本発明は上述した各実施形態に限定されるものではなく、請求項に示した範囲で種々の変更が可能であり、異なる実施形態にそれぞれ開示された技術的手段を適宜組み合わせて得られる実施形態についても本発明の技術的範囲に含まれる。さらに、各実施形態にそれぞれ開示された技術的手段を組み合わせることにより、新しい技術的特徴を形成することができる。
1 イオン濃度調整装置
10 本体部
11 水槽
12 水位センサ
13 ウィック
14 超音波振動子
15 操作入力部
16 給電端子
20 給水タンク
21 給水口
22 貯水部
23 スリット部
24 電極部
25 排水部(切替部)
26 受電端子
30 制御部
31 通液制御部
32 通電制御部
33 導電率検出部(検出部)
34 条件設定部
35 振動制御部
36 相関情報記憶部
50 イオン濃度調整装置
51 容器
52 イオン吸脱着電極(第1電極)
53 対極(第2電極)
54 操作入力部
55 相関情報記憶部
60 制御部
61 通電制御部
62 電流値検出部
63 微分値算出部(検出部)
64 制御条件算出部

Claims (7)

  1. 液体を通液させる通液状態と通液を遮断する遮断状態とを切り替える切替部と、前記切替部に対して通液方向の上流側に配置された第1および第2電極とを備え、前記両電極の少なくとも一方はイオンを吸脱着する特性を有する導電性物質を含み、前記両電極間に通電することで前記液体のイオン濃度を調整するイオン濃度調整装置であって、
    前記遮断状態で前記両電極間に電圧を印加したときの前記液体の導電率に対応する物理量の変化を検出する検出部と、
    前記検出部の検出結果に基づいて、前記通液状態で前記液体のイオン濃度を調整するときの前記両電極への電力供給条件を設定する条件設定部とを備えていることを特徴とするイオン濃度調整装置。
  2. 前記検出部は、前記両電極間に印加する電圧を一定値に制御したときの前記両電極間を流れる電流の電流値の変化を前記物理量の変化として検出することを特徴とする請求項1に記載のイオン濃度調整装置。
  3. 前記検出部は、前記両電極間を流れる電流の電流値を一定値に制御したときの前記両電極間の電圧値の変化を前記物理量の変化として検出することを特徴とする請求項1に記載のイオン濃度調整装置。
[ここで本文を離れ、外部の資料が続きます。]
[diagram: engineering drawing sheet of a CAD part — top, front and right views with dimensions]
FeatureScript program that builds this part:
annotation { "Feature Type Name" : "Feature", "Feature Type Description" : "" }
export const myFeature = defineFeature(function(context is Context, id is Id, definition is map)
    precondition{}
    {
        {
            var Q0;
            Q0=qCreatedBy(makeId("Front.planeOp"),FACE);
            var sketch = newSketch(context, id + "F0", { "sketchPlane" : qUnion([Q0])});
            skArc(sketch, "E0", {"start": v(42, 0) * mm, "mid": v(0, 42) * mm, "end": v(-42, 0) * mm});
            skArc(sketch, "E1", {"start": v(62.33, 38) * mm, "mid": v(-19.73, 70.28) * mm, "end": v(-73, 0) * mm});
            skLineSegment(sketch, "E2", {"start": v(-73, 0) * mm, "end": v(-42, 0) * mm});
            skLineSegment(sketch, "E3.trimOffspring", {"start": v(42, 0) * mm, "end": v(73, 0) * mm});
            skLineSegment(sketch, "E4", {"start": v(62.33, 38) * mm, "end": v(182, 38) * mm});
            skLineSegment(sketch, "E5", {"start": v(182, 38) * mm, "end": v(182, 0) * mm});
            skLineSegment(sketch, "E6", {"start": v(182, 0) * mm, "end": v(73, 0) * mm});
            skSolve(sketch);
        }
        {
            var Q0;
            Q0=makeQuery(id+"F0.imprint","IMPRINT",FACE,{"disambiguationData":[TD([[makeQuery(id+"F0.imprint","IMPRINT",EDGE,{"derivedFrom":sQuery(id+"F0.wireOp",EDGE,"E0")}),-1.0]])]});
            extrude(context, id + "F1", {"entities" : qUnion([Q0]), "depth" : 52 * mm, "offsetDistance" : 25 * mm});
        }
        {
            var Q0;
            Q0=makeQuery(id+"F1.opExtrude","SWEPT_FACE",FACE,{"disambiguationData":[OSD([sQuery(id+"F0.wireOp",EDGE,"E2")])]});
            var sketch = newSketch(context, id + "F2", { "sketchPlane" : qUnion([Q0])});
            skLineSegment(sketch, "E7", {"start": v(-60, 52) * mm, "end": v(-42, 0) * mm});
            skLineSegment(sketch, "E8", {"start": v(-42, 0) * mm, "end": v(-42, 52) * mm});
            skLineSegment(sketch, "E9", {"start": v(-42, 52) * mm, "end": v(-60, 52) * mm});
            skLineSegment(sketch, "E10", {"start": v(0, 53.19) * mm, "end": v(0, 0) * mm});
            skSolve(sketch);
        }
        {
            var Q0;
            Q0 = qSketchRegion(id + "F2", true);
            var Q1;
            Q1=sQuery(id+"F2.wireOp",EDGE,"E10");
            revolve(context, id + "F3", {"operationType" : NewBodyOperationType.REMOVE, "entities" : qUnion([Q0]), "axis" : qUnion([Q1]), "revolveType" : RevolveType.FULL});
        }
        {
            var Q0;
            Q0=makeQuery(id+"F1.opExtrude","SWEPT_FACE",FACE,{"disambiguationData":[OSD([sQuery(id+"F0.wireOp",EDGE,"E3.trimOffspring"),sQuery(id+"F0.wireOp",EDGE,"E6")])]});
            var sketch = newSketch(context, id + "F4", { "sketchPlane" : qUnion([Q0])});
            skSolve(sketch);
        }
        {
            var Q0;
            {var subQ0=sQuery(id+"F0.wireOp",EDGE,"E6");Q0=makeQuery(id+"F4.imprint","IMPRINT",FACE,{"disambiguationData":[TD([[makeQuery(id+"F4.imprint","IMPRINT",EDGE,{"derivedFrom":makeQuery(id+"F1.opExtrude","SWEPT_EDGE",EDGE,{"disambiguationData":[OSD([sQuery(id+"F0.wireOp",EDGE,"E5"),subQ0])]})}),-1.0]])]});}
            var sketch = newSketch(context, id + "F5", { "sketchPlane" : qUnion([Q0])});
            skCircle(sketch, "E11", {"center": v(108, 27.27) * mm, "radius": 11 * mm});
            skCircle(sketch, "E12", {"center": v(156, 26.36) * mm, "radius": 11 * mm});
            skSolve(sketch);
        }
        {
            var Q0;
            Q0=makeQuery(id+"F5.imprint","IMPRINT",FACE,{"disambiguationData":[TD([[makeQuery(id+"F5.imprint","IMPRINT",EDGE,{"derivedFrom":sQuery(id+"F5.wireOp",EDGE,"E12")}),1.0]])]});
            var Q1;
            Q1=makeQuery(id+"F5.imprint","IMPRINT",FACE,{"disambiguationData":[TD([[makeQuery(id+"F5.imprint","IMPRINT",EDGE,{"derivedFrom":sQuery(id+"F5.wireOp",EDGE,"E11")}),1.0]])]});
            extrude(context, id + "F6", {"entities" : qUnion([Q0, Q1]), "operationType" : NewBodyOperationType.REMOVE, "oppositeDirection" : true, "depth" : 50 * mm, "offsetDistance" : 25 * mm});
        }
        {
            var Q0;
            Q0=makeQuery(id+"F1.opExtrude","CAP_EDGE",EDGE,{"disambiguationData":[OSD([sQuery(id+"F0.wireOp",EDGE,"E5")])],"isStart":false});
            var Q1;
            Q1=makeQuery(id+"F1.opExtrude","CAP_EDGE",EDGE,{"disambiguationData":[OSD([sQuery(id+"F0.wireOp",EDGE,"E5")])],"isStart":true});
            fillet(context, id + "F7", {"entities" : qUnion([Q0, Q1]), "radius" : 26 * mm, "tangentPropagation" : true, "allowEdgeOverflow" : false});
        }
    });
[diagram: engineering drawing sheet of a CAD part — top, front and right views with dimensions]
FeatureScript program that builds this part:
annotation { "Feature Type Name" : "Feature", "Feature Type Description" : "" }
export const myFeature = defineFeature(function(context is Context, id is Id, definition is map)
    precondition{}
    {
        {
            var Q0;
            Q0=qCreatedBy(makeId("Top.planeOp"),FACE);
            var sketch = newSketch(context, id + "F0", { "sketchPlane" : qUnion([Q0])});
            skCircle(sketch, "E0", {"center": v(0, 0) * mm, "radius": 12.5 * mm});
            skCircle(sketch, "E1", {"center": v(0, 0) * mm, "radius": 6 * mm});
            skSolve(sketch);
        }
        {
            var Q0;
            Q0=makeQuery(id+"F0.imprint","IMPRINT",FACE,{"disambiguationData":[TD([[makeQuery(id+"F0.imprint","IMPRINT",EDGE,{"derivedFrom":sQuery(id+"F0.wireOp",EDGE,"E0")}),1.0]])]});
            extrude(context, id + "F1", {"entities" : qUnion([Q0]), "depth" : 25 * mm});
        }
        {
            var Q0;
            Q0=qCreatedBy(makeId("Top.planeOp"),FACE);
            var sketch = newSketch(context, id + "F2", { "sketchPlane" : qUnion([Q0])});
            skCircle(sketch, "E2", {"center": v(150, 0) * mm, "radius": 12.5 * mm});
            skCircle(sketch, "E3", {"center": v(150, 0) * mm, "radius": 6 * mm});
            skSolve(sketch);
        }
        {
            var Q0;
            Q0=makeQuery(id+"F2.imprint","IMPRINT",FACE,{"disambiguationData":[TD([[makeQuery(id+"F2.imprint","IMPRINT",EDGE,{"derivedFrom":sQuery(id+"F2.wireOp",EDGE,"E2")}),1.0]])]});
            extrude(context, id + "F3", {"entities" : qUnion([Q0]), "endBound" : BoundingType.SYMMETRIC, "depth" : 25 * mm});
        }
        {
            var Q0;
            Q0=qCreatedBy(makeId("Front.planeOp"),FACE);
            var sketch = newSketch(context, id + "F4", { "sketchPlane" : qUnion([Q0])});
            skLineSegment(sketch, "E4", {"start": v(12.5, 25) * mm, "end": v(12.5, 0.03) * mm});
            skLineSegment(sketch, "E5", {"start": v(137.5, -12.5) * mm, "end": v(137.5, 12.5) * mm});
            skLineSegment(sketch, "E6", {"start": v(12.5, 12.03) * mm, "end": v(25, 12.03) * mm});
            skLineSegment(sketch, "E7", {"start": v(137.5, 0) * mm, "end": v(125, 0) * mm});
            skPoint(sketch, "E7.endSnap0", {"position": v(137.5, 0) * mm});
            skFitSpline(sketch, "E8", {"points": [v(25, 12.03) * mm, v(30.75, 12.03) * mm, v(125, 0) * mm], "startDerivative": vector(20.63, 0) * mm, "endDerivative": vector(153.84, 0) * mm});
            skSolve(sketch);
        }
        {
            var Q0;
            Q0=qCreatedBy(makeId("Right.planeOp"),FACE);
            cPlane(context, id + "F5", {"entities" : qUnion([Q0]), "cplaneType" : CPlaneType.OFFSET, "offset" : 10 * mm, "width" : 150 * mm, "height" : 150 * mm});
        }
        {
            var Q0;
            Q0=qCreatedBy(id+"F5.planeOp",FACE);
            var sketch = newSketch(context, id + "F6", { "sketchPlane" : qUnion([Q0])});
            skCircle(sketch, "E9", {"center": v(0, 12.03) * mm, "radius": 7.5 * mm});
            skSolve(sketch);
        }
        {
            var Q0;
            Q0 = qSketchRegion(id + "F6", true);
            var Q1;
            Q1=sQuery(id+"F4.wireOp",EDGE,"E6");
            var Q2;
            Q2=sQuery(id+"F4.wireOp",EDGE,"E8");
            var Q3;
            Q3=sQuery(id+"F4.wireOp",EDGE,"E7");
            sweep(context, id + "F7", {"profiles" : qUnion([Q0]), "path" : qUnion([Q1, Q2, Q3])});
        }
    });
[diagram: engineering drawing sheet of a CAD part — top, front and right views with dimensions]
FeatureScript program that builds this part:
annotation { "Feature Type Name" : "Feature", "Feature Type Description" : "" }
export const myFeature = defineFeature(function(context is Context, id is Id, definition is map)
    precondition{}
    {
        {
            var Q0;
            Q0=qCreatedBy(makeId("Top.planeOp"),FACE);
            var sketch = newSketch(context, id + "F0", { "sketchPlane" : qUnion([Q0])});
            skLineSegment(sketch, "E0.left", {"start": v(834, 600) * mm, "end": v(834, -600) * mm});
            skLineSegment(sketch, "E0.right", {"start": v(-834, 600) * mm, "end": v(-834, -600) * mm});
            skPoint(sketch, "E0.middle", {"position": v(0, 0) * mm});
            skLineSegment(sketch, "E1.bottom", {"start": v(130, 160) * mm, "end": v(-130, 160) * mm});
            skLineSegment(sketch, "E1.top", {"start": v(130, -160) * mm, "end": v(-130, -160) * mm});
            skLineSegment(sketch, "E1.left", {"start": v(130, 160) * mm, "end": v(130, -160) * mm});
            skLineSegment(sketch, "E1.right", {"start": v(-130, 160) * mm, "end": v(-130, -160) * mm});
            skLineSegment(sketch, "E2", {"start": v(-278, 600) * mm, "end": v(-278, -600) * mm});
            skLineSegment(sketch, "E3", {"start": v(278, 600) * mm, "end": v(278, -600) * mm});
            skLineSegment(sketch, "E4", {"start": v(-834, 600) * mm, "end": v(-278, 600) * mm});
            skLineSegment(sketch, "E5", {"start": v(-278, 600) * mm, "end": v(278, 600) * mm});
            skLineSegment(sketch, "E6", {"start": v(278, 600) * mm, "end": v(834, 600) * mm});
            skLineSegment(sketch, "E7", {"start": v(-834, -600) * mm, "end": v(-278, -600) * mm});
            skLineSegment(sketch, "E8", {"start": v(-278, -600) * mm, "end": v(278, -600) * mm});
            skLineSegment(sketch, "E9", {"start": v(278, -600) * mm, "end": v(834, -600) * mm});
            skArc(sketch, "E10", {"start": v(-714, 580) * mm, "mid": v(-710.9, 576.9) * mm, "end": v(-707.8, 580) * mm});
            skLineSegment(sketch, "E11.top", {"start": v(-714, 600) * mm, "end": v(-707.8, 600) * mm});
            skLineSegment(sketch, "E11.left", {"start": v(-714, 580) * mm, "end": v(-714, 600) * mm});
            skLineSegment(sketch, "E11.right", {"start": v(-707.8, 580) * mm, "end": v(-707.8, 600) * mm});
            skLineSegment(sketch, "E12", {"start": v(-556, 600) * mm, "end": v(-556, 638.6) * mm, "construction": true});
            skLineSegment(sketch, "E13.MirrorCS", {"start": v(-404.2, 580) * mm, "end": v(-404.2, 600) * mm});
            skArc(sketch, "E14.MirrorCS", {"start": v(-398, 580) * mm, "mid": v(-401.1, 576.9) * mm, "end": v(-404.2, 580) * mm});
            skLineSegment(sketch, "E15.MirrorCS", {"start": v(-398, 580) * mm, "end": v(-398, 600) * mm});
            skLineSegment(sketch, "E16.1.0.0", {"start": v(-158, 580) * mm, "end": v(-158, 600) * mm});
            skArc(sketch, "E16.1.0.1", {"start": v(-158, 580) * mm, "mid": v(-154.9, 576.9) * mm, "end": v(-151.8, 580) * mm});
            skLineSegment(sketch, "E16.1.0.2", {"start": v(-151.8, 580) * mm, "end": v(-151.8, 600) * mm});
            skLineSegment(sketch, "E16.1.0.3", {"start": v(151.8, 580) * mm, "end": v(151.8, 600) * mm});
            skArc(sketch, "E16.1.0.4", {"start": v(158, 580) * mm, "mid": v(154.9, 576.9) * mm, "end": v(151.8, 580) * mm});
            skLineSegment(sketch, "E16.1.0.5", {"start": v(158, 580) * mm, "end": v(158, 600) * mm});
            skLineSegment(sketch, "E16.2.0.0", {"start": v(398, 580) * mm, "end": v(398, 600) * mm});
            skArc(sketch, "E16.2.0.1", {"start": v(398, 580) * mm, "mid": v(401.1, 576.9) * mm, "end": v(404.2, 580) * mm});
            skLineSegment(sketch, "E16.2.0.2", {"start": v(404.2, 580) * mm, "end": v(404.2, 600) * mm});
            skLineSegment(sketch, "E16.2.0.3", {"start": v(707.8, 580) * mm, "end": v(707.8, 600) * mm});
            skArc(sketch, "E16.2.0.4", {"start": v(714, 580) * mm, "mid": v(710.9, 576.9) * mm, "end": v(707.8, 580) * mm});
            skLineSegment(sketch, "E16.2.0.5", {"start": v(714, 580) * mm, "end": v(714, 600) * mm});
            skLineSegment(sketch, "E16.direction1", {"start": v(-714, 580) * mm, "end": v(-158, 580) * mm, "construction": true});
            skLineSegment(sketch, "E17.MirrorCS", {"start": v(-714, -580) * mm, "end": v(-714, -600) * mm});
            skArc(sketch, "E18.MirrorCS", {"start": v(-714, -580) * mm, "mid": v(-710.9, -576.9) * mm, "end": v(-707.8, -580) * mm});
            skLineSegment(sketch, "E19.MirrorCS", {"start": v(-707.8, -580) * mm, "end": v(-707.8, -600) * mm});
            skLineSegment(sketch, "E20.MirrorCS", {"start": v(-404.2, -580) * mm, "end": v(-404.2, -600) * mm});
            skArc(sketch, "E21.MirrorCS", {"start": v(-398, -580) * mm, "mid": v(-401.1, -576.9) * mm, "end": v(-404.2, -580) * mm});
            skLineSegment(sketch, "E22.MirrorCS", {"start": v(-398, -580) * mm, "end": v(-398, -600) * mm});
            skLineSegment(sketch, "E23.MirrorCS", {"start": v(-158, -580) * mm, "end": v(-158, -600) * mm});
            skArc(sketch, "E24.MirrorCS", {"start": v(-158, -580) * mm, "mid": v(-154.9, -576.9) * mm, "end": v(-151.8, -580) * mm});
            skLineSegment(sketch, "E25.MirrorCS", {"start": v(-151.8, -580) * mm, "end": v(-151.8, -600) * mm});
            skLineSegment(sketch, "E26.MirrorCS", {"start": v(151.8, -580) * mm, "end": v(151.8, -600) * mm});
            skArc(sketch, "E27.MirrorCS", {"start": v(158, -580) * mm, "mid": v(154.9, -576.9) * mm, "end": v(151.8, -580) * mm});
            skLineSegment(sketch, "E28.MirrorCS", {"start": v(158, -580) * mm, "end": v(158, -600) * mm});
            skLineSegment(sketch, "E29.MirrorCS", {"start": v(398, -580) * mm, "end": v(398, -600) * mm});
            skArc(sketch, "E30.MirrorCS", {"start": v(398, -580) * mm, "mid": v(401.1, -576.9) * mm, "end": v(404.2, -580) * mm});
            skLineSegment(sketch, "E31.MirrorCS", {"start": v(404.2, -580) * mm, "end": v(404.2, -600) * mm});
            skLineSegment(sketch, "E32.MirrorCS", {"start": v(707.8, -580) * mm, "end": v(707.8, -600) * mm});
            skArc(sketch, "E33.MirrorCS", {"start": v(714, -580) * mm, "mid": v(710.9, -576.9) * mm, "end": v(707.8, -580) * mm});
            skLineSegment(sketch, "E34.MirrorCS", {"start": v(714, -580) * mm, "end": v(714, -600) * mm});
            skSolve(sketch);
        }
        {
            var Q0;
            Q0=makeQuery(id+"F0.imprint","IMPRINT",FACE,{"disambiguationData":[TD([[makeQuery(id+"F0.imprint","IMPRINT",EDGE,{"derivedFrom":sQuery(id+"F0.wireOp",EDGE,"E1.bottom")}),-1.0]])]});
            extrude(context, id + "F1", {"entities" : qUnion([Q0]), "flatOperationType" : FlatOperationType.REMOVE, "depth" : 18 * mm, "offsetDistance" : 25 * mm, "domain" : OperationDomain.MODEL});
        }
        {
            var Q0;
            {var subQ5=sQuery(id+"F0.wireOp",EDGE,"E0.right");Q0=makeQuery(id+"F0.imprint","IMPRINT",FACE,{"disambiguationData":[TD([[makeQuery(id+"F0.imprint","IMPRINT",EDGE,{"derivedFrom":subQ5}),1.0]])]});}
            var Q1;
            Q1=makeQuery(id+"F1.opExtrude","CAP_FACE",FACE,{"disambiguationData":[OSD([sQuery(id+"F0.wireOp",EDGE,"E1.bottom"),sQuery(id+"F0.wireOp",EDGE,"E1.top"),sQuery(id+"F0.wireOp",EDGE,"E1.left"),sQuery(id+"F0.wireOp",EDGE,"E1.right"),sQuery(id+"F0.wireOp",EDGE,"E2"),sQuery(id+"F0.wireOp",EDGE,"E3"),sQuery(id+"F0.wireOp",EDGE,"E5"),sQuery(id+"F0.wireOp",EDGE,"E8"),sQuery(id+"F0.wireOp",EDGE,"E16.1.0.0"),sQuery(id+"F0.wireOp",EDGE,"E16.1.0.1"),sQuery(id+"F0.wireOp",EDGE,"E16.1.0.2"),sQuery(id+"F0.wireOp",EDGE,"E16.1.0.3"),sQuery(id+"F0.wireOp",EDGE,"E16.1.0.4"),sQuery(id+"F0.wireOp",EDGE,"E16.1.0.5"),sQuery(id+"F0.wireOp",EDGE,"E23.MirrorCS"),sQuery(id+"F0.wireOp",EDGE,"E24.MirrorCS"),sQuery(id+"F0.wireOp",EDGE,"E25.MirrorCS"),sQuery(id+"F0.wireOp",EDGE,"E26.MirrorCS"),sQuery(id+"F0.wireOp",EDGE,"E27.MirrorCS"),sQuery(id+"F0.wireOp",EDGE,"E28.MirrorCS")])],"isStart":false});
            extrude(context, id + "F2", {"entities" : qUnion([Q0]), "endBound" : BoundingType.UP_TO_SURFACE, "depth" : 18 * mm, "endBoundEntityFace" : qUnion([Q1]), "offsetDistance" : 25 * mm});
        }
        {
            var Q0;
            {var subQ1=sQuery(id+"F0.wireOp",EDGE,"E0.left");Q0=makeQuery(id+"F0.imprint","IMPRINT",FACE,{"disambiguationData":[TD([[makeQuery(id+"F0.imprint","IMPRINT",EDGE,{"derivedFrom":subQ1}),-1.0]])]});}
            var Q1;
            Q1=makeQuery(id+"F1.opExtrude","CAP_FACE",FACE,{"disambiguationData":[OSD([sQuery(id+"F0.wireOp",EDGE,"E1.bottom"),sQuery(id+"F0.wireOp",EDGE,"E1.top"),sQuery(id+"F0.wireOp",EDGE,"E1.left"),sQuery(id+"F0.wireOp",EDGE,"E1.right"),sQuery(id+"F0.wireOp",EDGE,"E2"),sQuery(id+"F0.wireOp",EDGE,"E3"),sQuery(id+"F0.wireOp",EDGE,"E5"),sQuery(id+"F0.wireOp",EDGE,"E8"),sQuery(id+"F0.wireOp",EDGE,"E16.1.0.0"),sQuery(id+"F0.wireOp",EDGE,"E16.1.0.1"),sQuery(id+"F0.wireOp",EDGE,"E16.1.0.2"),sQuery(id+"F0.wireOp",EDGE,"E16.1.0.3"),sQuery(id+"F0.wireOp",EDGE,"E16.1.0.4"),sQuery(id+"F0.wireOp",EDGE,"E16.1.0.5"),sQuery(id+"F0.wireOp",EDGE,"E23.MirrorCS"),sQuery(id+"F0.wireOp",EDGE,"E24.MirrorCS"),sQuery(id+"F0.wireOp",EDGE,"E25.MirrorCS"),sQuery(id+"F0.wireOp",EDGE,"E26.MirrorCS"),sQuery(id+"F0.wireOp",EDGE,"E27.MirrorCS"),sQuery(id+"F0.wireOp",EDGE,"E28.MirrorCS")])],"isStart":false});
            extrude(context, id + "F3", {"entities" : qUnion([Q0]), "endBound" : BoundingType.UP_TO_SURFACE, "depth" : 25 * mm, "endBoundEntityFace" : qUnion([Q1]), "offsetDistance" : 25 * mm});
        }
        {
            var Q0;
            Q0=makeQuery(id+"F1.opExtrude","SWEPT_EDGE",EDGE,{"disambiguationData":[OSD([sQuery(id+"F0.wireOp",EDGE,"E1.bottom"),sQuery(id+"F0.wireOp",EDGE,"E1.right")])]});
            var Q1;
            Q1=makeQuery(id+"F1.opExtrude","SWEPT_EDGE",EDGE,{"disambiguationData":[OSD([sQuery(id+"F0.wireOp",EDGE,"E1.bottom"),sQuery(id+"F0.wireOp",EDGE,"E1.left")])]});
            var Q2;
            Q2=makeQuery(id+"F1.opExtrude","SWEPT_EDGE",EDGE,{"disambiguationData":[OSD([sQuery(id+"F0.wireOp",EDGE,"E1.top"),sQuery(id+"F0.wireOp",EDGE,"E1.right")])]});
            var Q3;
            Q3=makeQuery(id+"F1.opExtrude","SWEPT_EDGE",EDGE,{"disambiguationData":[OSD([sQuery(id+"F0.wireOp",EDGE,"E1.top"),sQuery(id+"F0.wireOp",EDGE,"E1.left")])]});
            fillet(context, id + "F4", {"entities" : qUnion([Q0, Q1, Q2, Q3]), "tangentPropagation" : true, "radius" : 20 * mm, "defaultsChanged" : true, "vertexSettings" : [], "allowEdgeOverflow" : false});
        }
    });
  4. 前記条件設定部は、前記検出部の検出結果に基づいて前記物理量が極値に到達したことを検出し、前記遮断状態で前記両電極間への電圧の印加を開始してから前記物理量が極値に到達するまでの前記両電極から前記液体への供給電力量に基づいて、前記電力供給条件を設定することを特徴とする請求項1から3のいずれか1項に記載のイオン濃度調整装置。
  5. 前記条件設定部は、前記検出部の検出結果に基づいて前記物理量が前記両電極への電圧の印加を開始した直後の値に回復したことを検出し、前記遮断状態で前記両電極間への電圧の印加を開始してから前記物理量が前記両電極への電圧の印加を開始した直後の値に回復するまでの前記両電極から前記液体への供給電力量に基づいて、前記電力供給条件を設定することを特徴とする請求項1から3のいずれか1項に記載のイオン濃度調整装置。
  6. 液体を収容する容器と、前記容器内に収容された液体中に配置される第1および第2電極とを備え、前記両電極の少なくとも一方はイオンを吸脱着する特性を有する導電性物質を含み、前記両電極間に電圧を印加することで前記液体のイオン濃度を調整するイオン濃度調整装置であって、
    前記両電極間に電圧を印加したときの前記液体の導電率に対応する物理量の変化を検出する検出部と、
    前記検出部の検出結果に応じて、前記イオン濃度の調整処理の完了タイミングを決定する通電制御部とを備えていることを特徴とするイオン濃度調整装置。
  7. 液体を通液させる通液状態と通液を遮断する遮断状態とを切り替える切替部と、前記切替部に対して通液方向の上流側に配置された第1および第2電極とを備え、前記両電極の少なくとも一方がイオンを吸脱着する特性を有する導電性物質を含んでいるイオン濃度調整装置を用い、前記両電極間に電圧を印加することで前記液体のイオン濃度を調整するイオン濃度調整方法であって、
    前記遮断状態で前記両電極間に電圧を印加したときの前記液体の導電率に対応する物理量の変化を検出する検出工程と、
    前記検出工程の検出結果に基づいて、前記通液状態で前記液体のイオン濃度を調整するときの前記両電極への電力供給条件を設定する条件設定工程とを含むことを特徴とするイオン濃度調整方法。